[Collected data]

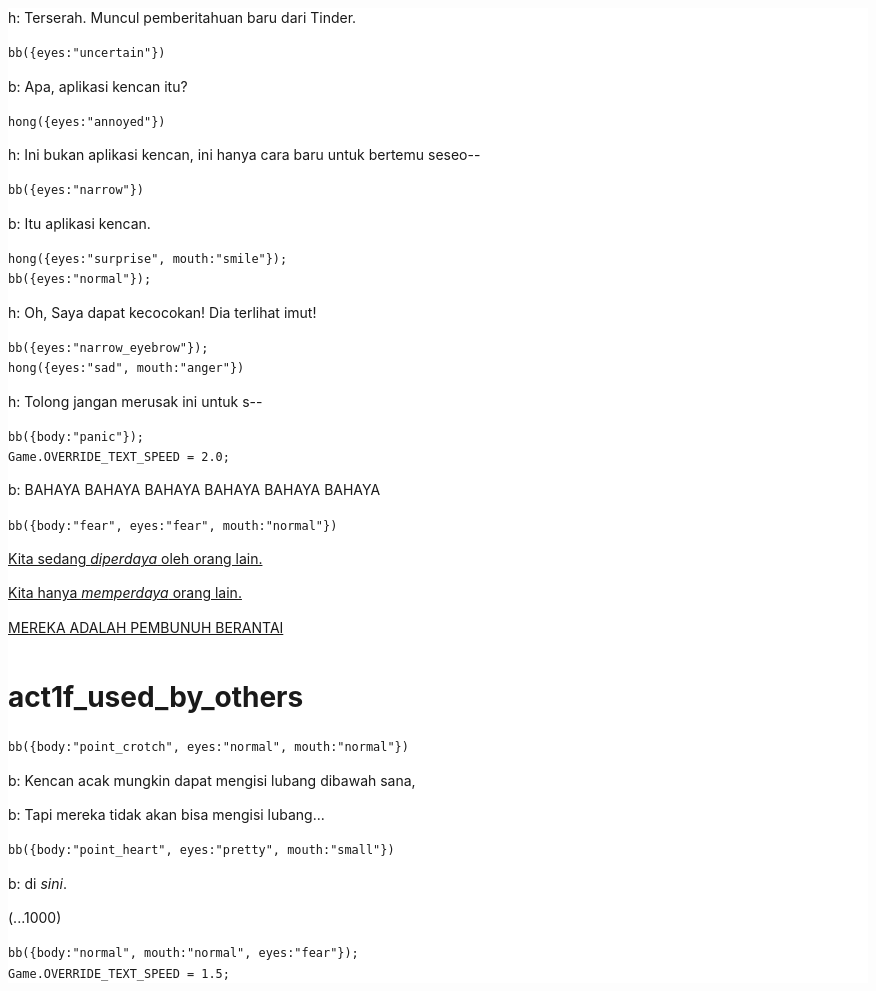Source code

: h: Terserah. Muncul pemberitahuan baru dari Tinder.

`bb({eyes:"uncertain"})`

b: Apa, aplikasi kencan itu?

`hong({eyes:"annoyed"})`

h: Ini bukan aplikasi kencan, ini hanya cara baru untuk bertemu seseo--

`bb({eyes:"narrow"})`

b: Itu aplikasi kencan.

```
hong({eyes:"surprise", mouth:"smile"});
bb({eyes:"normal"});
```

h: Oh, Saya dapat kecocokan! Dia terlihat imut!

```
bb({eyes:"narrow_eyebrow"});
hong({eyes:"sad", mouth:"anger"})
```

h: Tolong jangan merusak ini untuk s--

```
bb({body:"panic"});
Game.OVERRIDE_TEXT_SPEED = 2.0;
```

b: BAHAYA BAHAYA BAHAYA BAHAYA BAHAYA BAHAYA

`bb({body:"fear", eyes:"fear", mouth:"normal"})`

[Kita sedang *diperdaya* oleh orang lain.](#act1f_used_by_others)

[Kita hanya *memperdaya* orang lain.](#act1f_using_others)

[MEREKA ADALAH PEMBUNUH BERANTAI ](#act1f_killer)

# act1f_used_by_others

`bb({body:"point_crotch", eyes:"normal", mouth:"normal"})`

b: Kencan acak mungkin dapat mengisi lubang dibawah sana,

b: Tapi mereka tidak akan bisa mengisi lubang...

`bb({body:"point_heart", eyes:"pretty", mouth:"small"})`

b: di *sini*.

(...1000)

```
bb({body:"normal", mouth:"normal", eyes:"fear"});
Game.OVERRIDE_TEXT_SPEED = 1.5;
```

--

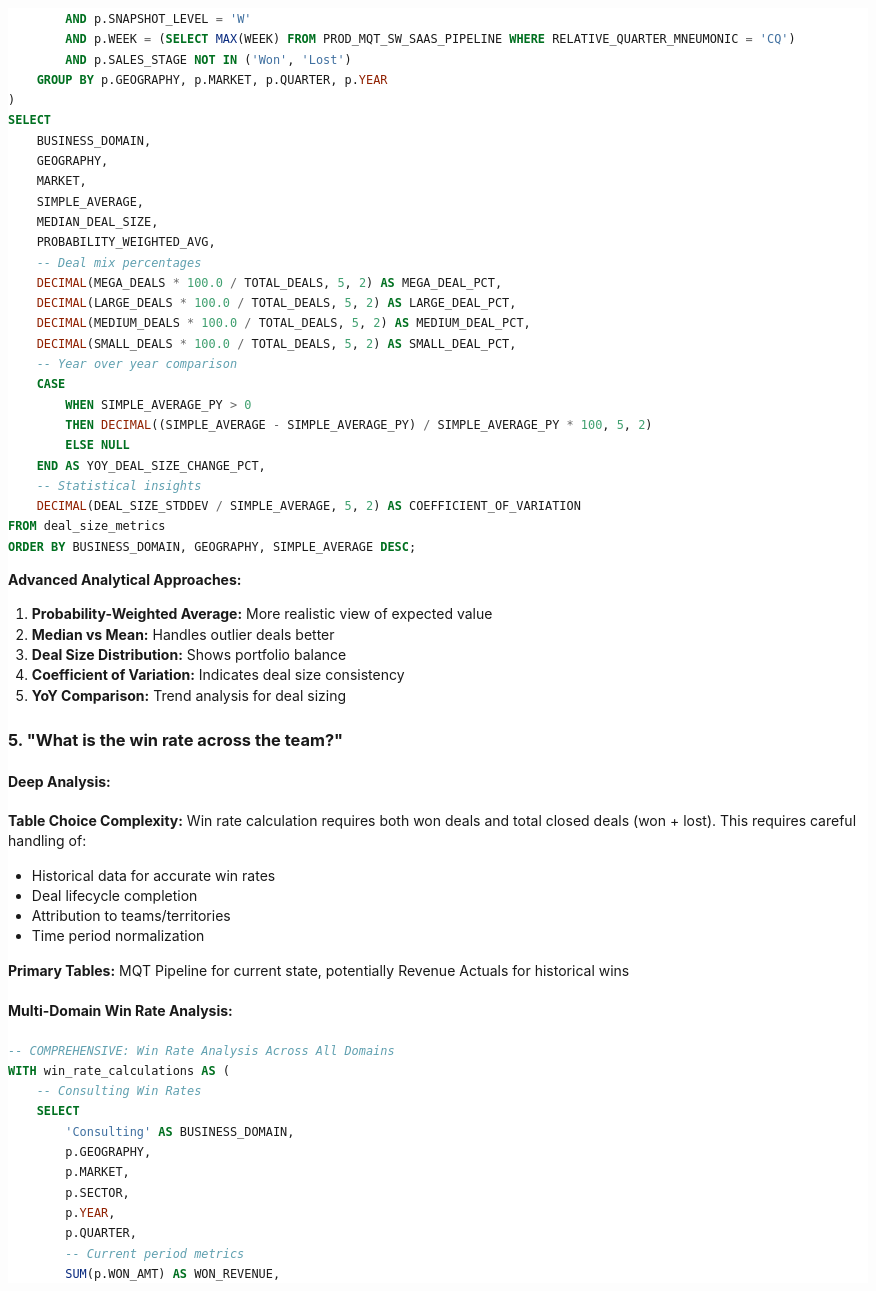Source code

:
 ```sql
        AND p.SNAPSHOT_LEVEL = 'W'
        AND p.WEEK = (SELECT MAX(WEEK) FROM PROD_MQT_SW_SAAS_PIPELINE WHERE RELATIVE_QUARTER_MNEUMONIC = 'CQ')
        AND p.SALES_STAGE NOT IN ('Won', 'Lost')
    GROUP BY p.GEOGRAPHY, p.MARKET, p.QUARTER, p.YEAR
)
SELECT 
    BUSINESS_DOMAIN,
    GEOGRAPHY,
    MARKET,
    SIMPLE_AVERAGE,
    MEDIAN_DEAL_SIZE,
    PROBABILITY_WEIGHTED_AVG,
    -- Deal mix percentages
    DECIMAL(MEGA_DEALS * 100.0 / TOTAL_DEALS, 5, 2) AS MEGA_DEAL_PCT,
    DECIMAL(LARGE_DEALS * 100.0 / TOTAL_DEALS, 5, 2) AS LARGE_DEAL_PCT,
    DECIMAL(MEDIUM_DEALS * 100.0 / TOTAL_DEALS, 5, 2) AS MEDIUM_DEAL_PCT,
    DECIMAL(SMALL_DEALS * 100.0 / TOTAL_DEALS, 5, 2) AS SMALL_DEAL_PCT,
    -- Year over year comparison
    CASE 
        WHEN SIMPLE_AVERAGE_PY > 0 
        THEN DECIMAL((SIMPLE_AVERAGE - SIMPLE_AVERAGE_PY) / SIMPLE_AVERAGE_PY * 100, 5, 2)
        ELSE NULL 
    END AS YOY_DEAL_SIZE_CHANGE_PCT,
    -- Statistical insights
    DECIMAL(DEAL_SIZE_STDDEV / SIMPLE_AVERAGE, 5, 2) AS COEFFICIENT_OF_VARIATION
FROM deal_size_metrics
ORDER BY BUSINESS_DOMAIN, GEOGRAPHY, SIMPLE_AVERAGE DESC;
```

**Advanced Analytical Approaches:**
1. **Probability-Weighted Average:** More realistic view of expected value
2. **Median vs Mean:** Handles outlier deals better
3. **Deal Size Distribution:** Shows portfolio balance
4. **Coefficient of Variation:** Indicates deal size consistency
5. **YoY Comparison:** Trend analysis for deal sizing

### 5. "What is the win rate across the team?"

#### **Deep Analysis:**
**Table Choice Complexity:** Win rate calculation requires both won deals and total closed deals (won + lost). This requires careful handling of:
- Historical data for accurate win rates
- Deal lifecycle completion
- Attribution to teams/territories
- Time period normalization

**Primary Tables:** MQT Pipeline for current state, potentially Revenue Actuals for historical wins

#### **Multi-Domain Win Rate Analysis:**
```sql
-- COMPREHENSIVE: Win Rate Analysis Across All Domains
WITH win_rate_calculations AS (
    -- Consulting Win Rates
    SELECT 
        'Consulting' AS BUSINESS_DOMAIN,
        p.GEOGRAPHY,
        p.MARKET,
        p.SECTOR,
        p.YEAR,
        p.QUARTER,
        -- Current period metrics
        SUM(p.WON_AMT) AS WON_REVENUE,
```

==

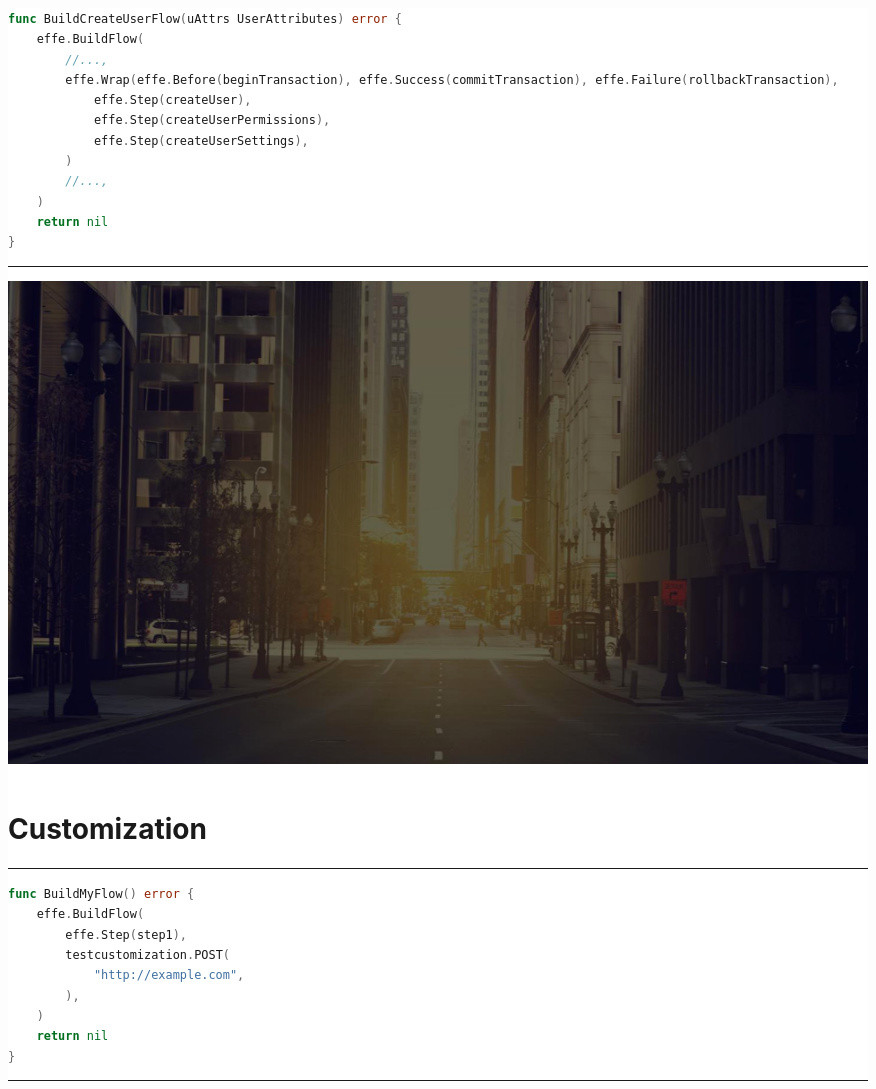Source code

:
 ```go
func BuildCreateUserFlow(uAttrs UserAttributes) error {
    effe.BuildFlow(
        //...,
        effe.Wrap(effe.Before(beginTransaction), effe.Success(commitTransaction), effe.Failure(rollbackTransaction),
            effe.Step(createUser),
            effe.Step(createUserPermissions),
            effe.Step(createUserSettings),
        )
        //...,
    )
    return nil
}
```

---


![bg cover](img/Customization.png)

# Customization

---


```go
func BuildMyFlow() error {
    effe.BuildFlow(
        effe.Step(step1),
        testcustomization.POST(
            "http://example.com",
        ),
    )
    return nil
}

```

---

[Exercise]:
Your answer should consist of the lines above that hold the word "mouth", copied exactly.

[Exercise result]:
hong({eyes:"surprise", mouth:"smile"});
hong({eyes:"sad", mouth:"anger"})
`bb({body:"fear", eyes:"fear", mouth:"normal"})`
`bb({body:"point_crotch", eyes:"normal", mouth:"normal"})`
`bb({body:"point_heart", eyes:"pretty", mouth:"small"})`
bb({body:"normal", mouth:"normal", eyes:"fear"});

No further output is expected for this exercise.